Suppose that $x^{\prime}=-x+f(x)$ where $f(x)$ is Lipschitz continuous and $0<f(x)<1$ for all $x \in R$. Prove that the solution exists for all time.
I am reading from Teschl ODEFrom the notation of page 37-38( I am basically using Picard Lindeloff theorem). If I choose any $T,\delta >>0$ then $M=max_{(t,x)\in V} |f(t,x)|\leq \delta+1$ and then $\frac{\delta}{M}=\frac{\delta}{\delta+1}$(approx) and then $T_0=\min\{T,\frac{\delta}{M}\}\leq 1$. Hence, I am stuck about how to show that the solution exists for all time.
I am confused about the fallacy here as the function $-x+f(x)$ is globally Lipschitz the solution should exist for all $t$. Please help me or give me a proof.
The Picard Lindeloff theorem guarantees you existence of a local solution, what you need is to use it to show that every solution can be extended unless it is already defined on whole $\mathbb R$.
Let me clarify one detail. Since you talk about the solution, then you need some initial condition $x(t_0)=x_0$, so we can talk about the initial value problem (IVP).
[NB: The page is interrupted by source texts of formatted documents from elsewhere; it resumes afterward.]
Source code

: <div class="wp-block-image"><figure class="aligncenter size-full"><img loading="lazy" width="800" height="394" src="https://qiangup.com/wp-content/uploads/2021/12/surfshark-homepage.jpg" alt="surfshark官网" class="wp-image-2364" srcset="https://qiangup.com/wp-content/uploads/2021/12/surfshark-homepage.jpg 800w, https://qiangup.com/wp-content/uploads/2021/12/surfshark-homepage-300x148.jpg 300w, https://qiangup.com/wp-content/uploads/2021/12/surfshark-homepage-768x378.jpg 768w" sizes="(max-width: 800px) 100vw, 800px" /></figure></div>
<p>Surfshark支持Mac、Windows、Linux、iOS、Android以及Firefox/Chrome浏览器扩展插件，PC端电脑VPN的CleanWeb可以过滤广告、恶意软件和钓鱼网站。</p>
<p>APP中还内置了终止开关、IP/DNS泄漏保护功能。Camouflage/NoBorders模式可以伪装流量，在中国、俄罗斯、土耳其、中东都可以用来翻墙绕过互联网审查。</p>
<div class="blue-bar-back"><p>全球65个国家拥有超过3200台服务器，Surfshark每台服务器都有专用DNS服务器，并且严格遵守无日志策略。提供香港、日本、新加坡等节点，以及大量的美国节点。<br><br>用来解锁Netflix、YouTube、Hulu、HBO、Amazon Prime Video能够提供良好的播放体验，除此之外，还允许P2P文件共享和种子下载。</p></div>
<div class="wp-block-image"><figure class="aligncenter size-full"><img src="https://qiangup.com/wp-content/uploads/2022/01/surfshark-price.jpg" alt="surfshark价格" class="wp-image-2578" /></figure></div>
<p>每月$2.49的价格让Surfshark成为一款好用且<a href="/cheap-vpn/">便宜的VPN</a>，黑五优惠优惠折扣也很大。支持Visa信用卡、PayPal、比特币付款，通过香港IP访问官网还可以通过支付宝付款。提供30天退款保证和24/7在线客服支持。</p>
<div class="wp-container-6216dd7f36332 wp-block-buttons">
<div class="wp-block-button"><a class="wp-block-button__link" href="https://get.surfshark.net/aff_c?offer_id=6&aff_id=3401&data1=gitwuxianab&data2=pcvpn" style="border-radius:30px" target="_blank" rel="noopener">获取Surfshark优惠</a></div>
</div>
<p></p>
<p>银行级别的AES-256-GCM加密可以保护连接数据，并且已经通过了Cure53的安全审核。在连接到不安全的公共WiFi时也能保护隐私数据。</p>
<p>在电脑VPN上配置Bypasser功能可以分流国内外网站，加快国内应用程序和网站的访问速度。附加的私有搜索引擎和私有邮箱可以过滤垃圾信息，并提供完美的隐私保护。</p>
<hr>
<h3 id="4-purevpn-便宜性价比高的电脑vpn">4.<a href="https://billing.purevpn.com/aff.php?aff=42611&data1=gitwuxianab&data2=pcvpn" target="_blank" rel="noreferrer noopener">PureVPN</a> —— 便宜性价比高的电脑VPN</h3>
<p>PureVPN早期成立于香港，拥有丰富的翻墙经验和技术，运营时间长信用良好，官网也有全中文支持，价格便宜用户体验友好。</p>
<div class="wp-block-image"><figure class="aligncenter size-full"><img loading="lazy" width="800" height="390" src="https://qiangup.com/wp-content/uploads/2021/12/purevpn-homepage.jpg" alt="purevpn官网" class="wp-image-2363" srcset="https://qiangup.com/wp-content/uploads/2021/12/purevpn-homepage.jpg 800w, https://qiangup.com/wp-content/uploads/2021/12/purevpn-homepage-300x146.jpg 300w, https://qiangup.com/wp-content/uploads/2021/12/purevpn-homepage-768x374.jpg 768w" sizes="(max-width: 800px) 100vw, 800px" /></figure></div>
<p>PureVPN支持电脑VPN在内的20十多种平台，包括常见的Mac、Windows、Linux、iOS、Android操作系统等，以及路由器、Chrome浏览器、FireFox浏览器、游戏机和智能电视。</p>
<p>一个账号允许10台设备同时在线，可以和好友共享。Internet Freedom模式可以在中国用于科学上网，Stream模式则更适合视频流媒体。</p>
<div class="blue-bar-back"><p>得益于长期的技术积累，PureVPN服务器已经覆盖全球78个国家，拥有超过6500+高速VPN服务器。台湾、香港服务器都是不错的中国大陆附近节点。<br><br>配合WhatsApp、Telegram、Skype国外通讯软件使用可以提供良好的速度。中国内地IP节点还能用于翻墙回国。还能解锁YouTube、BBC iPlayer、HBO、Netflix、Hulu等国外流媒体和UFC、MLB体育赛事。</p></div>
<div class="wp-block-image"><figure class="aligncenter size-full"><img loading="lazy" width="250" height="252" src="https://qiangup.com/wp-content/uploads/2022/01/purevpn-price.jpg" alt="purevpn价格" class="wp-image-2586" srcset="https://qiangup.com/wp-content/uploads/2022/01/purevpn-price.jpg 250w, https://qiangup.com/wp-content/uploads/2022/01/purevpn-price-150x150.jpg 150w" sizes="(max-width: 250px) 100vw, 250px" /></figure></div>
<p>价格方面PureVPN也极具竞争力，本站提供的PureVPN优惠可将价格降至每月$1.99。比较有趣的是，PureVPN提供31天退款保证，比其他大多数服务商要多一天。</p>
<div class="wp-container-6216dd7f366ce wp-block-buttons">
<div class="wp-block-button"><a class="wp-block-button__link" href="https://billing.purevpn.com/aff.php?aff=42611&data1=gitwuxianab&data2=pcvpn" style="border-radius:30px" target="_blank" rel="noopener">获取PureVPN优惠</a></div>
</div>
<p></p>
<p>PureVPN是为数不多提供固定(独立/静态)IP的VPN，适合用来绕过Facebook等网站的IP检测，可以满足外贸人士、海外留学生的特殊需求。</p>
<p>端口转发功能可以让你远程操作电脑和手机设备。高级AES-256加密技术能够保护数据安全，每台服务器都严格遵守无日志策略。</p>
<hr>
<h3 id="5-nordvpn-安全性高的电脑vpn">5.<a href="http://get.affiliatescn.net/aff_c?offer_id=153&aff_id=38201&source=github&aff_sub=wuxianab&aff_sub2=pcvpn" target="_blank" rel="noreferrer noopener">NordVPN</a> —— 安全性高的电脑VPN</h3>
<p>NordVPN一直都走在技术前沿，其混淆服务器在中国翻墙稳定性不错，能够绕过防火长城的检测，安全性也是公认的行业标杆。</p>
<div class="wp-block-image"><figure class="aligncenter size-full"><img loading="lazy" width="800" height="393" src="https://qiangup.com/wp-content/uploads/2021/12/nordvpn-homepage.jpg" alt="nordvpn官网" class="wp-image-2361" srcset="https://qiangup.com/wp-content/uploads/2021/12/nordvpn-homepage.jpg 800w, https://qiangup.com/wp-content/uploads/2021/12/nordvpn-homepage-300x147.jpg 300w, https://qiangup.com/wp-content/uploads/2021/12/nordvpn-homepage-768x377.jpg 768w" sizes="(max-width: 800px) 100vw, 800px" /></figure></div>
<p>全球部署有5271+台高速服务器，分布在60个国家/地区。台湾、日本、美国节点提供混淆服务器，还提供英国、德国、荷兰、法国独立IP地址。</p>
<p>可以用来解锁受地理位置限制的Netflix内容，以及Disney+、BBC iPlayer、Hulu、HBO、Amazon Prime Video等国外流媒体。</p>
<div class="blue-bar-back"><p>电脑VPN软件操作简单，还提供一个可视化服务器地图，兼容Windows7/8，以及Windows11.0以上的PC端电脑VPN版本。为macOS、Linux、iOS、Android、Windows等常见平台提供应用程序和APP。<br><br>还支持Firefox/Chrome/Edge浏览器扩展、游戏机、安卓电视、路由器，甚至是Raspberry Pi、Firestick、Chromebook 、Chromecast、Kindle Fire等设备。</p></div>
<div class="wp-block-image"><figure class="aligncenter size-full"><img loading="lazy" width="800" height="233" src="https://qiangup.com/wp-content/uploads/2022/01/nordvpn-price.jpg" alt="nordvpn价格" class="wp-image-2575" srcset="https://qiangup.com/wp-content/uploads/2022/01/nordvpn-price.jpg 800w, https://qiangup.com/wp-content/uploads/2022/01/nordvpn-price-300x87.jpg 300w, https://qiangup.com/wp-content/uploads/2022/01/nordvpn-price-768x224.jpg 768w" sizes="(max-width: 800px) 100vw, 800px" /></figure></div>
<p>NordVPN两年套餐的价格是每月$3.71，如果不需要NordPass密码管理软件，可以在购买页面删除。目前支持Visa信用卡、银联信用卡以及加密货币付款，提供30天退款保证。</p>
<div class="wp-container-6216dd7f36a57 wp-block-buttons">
Let $\bar t$ be the supremum of all all $\hat t$ such that the IVP has a (unique) solution on $[t_0,\hat t]$. Our aim is to show that $\bar t = \infty$. Suppose to the contrary that $\bar t$ is finite. Then the IVP has solution on the interval $[t_0,\bar t - \varepsilon]$ for any $\varepsilon >0$. Applying the Picard Lindeloff theorem at the point $t_1 = \bar t - \varepsilon$ you show that the solution can be extended. All you need to check is that it is possible to choose $\varepsilon >0$ small enough so that Picard Lindeloff theorem guarantees you existence of solution beyond $\bar t$. Essentially it follows from the fact that $-x+f(x)$ is locally bounded, but I will skip the technical details. Once you show that the solution can be extended, you obtain a contradiction with that $\bar t<\infty$ was indeed the supremum of all $\hat t$.
Extending the solution "backwards-in time" is analogous.